The Moon Was Once Considered Free Of Rust. The Reddish Compound Called Iron Oxide Or Hematite Is Prevalent On Earth, And Even On Mars.
But experts were not expecting to detect it on our closest cosmic neighbor.
“The Moon is a terrible environment for hematite to form in,” lead author Dr. Shuai Li of the University of Hawaii, said. The lunar body is thought to lack the ingredients that help rust form: oxygen and liquid water. So this has raised a question: how does the Moon have rust on its surface?
It is very puzzling. We did not see rust in the samples from Moon’s equator, which was carried to Earth by the Apollo Mission, Dr.
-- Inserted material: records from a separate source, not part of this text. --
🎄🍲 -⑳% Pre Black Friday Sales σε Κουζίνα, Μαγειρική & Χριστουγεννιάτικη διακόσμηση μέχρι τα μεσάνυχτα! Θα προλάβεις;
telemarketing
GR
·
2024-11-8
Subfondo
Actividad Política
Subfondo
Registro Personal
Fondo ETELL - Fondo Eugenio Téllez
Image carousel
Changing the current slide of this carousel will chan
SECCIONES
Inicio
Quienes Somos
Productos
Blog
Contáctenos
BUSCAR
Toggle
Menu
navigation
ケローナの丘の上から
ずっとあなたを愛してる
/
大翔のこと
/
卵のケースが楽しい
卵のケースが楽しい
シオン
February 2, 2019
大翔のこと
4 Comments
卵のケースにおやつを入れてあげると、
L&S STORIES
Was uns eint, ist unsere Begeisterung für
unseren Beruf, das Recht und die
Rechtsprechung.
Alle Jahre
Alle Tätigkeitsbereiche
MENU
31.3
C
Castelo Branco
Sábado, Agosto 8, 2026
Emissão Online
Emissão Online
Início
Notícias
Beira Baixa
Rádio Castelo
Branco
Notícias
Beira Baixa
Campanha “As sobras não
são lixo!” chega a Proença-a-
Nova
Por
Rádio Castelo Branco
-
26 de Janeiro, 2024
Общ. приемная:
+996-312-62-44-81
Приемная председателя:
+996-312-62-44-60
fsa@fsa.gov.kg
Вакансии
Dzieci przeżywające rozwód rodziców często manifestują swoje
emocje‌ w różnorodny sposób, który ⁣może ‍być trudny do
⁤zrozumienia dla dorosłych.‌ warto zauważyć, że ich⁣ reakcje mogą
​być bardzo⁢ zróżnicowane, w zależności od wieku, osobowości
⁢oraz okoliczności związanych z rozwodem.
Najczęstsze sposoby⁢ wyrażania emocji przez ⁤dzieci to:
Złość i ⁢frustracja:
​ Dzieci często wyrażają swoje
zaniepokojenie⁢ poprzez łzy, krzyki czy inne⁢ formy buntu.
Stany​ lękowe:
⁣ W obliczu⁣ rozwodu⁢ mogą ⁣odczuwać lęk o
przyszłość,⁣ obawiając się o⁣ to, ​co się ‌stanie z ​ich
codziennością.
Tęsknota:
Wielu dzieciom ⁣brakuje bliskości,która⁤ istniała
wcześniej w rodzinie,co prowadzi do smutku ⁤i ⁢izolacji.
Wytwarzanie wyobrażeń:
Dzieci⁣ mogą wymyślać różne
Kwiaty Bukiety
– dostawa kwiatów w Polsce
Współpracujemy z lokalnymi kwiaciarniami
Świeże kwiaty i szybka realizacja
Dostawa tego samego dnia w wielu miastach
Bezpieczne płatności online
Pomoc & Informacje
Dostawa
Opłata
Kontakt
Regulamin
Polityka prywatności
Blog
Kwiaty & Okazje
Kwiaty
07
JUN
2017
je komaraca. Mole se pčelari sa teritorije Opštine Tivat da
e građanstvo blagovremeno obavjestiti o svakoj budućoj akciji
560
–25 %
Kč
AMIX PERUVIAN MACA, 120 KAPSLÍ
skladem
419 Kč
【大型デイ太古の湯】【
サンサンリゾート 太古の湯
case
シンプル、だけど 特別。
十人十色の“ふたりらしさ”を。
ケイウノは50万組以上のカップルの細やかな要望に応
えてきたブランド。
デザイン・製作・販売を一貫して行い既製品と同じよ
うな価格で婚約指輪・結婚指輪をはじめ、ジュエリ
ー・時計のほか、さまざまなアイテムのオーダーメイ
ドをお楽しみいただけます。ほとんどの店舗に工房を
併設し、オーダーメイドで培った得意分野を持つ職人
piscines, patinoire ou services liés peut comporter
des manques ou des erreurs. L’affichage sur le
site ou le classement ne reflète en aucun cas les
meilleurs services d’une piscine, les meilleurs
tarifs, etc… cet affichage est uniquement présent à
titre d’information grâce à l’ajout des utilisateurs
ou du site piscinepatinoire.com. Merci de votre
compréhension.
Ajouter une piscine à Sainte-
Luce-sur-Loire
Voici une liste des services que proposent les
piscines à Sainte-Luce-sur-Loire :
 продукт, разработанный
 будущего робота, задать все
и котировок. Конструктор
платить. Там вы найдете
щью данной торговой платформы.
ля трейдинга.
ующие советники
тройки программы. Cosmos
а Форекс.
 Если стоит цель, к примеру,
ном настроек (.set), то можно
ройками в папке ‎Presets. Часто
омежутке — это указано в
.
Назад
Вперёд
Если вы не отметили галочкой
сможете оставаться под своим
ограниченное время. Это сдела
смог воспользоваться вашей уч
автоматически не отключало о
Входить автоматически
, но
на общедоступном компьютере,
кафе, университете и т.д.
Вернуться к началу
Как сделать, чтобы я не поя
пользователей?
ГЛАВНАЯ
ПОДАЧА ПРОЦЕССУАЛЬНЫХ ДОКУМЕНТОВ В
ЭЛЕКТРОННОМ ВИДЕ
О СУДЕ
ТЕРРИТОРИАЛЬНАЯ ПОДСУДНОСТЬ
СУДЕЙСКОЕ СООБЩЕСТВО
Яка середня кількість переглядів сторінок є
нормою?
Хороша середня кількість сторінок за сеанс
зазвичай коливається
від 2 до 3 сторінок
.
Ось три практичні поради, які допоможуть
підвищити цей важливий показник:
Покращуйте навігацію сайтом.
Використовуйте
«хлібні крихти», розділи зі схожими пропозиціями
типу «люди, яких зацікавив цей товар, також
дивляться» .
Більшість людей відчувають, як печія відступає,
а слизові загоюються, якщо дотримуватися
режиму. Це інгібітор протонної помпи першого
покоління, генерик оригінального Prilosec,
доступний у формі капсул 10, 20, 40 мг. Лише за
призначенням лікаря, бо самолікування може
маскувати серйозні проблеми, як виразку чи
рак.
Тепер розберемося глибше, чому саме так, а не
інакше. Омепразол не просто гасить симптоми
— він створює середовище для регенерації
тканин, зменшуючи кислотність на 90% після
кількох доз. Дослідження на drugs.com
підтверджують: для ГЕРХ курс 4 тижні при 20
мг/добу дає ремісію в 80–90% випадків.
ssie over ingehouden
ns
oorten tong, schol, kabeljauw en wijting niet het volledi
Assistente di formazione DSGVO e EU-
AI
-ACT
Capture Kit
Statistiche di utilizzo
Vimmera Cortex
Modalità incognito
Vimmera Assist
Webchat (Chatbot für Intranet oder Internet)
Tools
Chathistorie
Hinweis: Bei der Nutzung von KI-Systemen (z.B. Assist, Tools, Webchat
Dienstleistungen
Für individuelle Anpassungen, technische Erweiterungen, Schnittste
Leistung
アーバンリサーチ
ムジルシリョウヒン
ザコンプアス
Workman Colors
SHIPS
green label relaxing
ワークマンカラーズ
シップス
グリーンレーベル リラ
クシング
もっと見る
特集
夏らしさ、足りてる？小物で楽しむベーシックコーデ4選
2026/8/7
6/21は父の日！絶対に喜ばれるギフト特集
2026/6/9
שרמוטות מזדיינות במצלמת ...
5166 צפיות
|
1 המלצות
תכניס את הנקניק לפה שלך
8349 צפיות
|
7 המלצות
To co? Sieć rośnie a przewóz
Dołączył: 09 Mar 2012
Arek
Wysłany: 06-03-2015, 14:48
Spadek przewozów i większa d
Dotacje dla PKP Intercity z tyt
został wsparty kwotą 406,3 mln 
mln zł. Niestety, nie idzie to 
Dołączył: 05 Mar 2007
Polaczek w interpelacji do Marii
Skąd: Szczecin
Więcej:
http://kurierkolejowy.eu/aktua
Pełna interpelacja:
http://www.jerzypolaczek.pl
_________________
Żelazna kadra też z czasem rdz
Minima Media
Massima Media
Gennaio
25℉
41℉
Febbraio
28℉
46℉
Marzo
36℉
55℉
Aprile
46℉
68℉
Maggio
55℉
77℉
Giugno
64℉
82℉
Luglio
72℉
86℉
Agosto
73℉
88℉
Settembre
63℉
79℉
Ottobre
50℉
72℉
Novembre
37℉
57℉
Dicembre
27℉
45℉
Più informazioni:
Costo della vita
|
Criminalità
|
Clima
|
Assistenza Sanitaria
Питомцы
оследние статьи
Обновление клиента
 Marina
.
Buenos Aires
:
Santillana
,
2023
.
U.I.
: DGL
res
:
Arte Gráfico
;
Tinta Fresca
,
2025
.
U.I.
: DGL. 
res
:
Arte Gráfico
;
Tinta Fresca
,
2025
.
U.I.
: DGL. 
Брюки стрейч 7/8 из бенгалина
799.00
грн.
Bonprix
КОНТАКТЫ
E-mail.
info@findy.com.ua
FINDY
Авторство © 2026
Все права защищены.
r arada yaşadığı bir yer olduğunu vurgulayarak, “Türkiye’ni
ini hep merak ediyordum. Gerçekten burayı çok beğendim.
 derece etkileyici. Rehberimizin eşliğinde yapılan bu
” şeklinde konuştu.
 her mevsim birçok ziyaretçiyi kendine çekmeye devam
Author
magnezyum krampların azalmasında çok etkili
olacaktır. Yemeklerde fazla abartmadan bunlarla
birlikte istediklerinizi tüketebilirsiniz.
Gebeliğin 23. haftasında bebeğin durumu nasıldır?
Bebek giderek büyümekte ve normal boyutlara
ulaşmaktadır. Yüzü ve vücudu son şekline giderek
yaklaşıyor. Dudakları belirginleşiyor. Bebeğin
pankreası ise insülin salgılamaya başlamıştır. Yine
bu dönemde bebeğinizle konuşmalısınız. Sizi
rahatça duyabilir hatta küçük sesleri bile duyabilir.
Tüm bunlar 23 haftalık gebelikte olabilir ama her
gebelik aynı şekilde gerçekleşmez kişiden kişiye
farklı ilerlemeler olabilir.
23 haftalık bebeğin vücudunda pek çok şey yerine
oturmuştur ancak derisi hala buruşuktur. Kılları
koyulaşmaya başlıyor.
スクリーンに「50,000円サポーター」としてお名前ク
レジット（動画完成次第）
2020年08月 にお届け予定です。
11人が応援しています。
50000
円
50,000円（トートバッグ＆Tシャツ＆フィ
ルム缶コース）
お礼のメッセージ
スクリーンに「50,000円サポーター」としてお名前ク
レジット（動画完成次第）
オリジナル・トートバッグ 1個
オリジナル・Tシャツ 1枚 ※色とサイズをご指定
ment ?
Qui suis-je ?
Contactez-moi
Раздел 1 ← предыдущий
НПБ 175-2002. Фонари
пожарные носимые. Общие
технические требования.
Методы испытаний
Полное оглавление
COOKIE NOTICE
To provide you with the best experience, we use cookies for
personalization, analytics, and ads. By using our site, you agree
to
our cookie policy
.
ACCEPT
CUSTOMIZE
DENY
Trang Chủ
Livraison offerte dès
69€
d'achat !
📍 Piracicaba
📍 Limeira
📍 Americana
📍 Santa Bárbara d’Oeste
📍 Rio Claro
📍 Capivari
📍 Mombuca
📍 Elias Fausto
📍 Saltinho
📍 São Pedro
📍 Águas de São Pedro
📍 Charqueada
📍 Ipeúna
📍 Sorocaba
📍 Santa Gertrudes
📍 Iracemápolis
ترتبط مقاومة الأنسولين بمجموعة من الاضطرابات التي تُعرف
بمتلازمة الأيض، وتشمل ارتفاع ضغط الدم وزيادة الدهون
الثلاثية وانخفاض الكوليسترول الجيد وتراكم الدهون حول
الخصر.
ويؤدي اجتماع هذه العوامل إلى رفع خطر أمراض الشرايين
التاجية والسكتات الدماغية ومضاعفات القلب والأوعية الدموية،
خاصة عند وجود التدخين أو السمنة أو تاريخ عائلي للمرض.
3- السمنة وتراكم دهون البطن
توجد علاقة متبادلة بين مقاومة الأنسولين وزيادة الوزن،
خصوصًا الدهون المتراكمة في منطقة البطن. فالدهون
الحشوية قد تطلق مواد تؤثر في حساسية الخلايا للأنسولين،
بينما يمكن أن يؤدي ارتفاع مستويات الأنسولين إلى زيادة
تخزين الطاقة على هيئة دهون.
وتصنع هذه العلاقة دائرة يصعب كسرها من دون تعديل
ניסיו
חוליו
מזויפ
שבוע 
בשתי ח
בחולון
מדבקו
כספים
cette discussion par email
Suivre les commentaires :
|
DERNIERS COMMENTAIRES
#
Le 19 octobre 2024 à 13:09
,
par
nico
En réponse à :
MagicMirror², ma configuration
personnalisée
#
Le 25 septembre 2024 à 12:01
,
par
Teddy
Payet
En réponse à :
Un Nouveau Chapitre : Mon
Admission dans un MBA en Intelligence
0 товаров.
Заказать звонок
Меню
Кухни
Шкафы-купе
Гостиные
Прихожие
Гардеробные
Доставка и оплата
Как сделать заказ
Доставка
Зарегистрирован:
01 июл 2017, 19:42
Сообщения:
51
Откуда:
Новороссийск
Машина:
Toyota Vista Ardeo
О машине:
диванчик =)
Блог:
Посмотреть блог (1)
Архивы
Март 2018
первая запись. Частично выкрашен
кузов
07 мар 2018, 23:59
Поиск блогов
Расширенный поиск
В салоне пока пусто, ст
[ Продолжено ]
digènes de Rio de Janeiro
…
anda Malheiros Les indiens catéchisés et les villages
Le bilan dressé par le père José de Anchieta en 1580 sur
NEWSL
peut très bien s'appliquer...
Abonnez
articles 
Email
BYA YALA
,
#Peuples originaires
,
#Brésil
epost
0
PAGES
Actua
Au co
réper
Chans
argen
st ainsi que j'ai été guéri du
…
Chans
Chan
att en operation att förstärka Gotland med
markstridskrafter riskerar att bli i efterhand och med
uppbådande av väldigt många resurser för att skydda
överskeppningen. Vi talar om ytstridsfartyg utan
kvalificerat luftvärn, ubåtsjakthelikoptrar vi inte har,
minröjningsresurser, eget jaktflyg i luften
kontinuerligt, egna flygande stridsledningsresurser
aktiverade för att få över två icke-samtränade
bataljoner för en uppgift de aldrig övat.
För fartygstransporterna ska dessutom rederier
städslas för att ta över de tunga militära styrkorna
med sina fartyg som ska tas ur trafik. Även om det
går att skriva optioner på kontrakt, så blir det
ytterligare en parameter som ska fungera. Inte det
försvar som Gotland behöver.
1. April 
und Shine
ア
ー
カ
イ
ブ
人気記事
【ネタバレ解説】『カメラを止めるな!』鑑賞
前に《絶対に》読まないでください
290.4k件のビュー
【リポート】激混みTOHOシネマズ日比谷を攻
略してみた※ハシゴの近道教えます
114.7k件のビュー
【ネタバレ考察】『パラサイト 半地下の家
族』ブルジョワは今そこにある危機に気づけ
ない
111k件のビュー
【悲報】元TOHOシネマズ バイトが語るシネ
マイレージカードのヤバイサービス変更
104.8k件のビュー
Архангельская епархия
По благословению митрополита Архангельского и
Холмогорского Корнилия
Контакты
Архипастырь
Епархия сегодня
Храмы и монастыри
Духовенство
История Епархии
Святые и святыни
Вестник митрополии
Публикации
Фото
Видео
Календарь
Li told MEA WorldWide (MEAWW). But recent data from the Moon’s pole had a different story to tell.
Chandrayaan-1’s Moon Mineralogy Mapper instrument or M3 revealed that the lunar body’s poles had a very different composition than the rest of it. The light that bounced off the surface matched with that of pure rust found on Earth. “This made me feel it is hematite,” he explained. Astronomers study reflected light to identify elements in space.
Intrigued, Dr. Li reached out to Abigail Fraeman and Vivian Sun, both scientists at NASA’s Jet Propulsion Laboratory. “At first, I totally didn’t believe it. It shouldn’t exist based on the conditions present on the Moon,” Fraeman said. “But since we discovered water on the Moon, people have been speculating that there could be a greater variety of minerals than we realize if that water had reacted with rocks.”
Together, they were able to confirm that Moon does have rust on its surface. “In the end, the spectra were convincingly hematite-bearing, and there needed to be an explanation for why it’s on the Moon,” Sun said.
Earth could be partly responsible
According to Dr. Li, finding more hematite on the side facing Earth suggests that it may have some connection with our planet. The researchers think that oxygen was blown away from our planet by the solar wind: high-speed charged particles from the sun.
Typically, solar wind is blocked from entering our planet due to Earth’s magnetic field. “But on the top of the atmosphere, the magnetic field is much weaker, and solar wind can blow away some particles from the upper atmosphere,” he explained.
The Earth’s magnetic field interacts with the solar winds to form a long-tail named magnetotail, which stretches further into space. The Moon receives oxygen when it travels into the magnetotail every month during the full moon, he added.
What about liquid water? The Moon contains water ice — but not in places where rust was prevalent. The team speculates that the source could be from the dust cloud that has engulfed the lunar body. The fast-moving dust particles could hit the Moon and release water molecules from the surface, which then gets mixed with iron in the lunar soil. Besides, dust particles might also be carrying water, they added.
Dr. Li hopes that future missions bring home some hematite samples. “It can help us better understand the formation mechanism. Also, it may record the evolution of the Earth’s atmosphere in the past billions of years,” he noted. “Through studying those samples, we can better understand our own Earth.”